There are two broad classes of screw, self-tapping, where the screw itself cuts receiving slots into the material for the screw threads, and machine screws, for which the threaded hole is made as a separate operation. In general, self-tapping or self-cutting is used in softer materials such as wood and sheet metal, while machine screws are in hard materials. To install a threaded screw, a pilot hole is drilled with a drill bit, narrower than the eventual screw thread, and then a second tool, called a tap, usually of harder and more brittle material than the bit, enlarges the hole and cuts the grooves.

Self-tapping screws usually have a pointed tip to help them cut the hole, while screws expecting a pretapped hole have a flat tip. Some tapped holes do not go all the way through the material; they are used to fasten a second piece of work to the surface. Other machine screws go all the way through the material, and have various types of retainers attached to their tip. These retainers include nuts, washers, and various specialized clips and pins. There is a blurry line between a machine screw and a bolt (fastener); bolt tend to be larger and almost always use a fastener at the end, with exceptions such as a carriage bolt.

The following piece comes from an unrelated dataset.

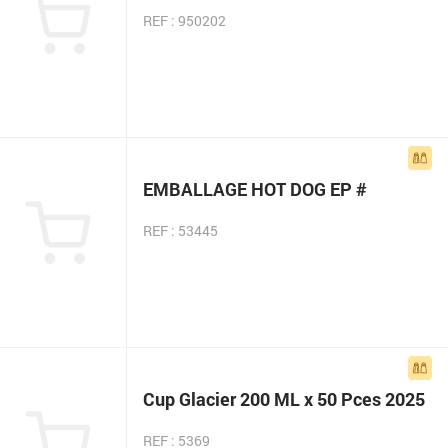
REF : 950202
EMBALLAGE HOT DOG EP #
REF : 53445
Cup Glacier 200 ML x 50 Pces 2025
REF : 5369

Driving power is applied to the screw at the head, which normally has some hard recess that receives another tool that transfers the power, generically called a screwdriver. One advantage of screws over nails is that most screws can be removed, without damage to the material, by rotating them in the opposite direction that was used to insert them. There are a great many head designs with specific applications, although the most common for hand use is a simple slot into which a flat screwdriver blade fits.